STUDY QUESTIONS |
#1 List every field label that appears in the commit notice in Comment 1 of the bug report.
#2 In the bug report, which server crashes or reboots often, even while recovery is still in progress?
#3 Shorten the bug report's paragraph that begins "Byte range locks cannot be kept" and keep its main facts.

[[ PROVIDED TEXT open ]]

Bug 216088

Summary: Get NFSv4.1 client's failure during recovery keep unrecovered opens
Product: Base System Reporter: Rick Macklem <rmacklem>
Component: kernAssignee: Rick Macklem <rmacklem>
Status: Closed FIXED    
Severity: Affects Some People Keywords: patch
Priority: --- Flags: rmacklem: mfc-stable11+
rmacklem: mfc-stable10+
Version: CURRENT   
Hardware: Any   
OS: Any   
Attachments:
Description Flags
Don't free unrecovered opens when recovery of them fails none

Description Rick Macklem freebsd_committer freebsd_triage 2017-01-14 23:07:44 UTC
Created attachment 178896 [details]
Don't free unrecovered opens when recovery of them fails

When the NFSv4.1 client is recovering from a server crash/reboot and the
recovery of opens fails, the code in current free's the unrecovered opens.

Byte range locks cannot be kept, since a conflicting lock might have been
acquired by a different client while it is not recovered. The server is
supposed to not allow a recovery when it has previously not been recovered.

However, since all opens for POSIX clients are Share_Deny_None, it seems
safe to attempt to recover them again, in case the server allows this.

This patch changes the client recovery code so that it retains unrecovered
opens, so a subsequent recovery can attempt to recover them.

Normally, this should not happen, but the AmazonEFS server crashes/reboots
frequently, including while recovery is still being done.
Comment 1 commit-hook freebsd_committer freebsd_triage 2017-04-11 20:28:28 UTC
A commit references this bug:

Author: rmacklem
Date: Tue Apr 11 20:28:15 UTC 2017
New revision: 316717
URL: https://svnweb.freebsd.org/changeset/base/316717

Log:
  During a server crash recovery, fix the NFSv4.1 client for a NFSERR_BADSESSION
  during recovery.

[[ PROVIDED TEXT closed ]]
[[ INFORMATION open ]]

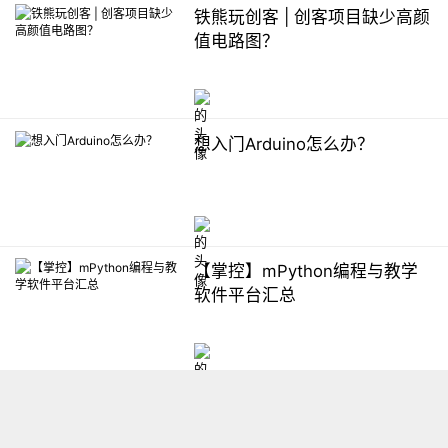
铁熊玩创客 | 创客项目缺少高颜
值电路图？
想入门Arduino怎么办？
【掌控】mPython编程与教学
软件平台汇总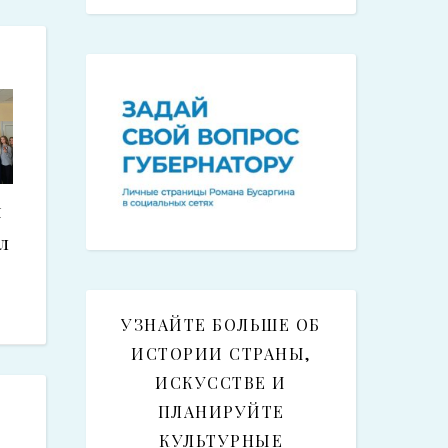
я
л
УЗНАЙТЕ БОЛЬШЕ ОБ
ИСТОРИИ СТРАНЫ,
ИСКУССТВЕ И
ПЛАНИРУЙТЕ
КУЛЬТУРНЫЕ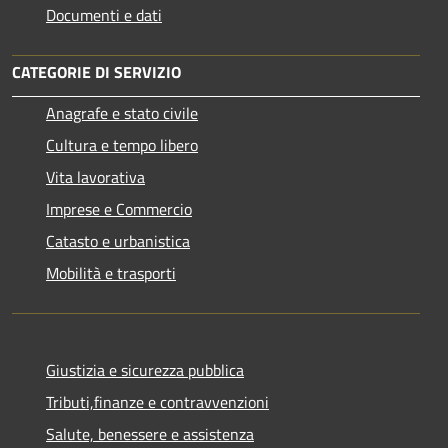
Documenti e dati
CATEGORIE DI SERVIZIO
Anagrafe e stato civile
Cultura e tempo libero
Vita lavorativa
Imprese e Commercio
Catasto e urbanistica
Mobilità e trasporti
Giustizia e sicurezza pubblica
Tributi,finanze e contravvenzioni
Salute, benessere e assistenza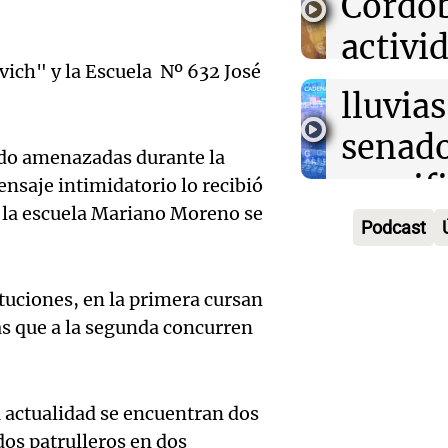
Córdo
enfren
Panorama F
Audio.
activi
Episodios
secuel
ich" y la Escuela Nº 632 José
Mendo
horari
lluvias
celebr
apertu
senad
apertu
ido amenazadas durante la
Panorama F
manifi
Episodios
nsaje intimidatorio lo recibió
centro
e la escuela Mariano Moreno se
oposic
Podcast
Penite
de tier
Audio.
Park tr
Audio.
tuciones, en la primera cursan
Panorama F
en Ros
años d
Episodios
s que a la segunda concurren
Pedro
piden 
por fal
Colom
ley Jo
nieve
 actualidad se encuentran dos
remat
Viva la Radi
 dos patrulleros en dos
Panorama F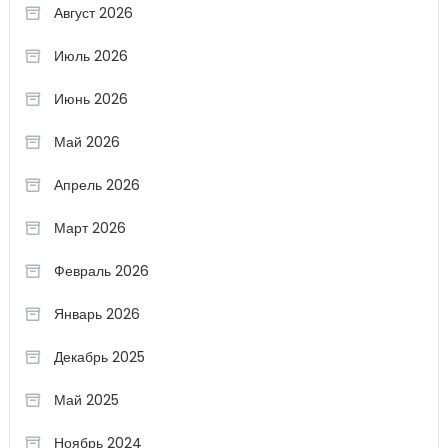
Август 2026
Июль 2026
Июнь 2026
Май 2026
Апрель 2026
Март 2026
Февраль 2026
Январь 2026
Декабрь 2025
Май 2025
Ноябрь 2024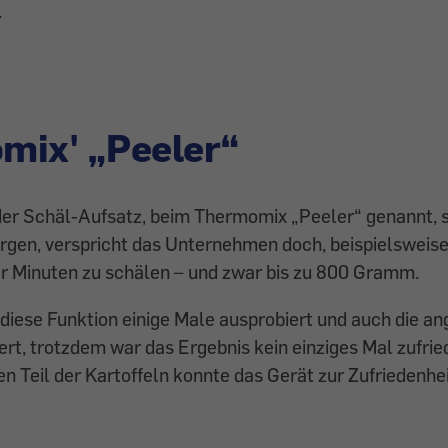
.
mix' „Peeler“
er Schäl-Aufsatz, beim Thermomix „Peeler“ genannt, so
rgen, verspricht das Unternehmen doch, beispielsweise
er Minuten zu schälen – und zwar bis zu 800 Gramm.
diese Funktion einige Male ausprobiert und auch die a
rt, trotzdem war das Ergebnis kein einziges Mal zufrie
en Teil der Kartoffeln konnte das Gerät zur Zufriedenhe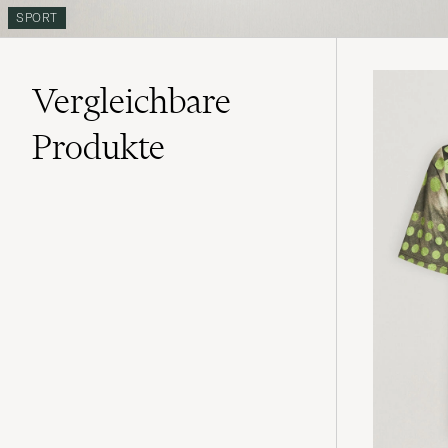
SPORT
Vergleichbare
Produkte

[[ INFORMATION closed ]]

RESPONSES PER TASK |
#1 Author, Date, New revision, URL, Log

#2 The AmazonEFS server.

#3 Byte range locks cannot be kept, because a different client might have acquired a conflicting lock while they were unrecovered. The server should not allow a recovery if one was not done earlier.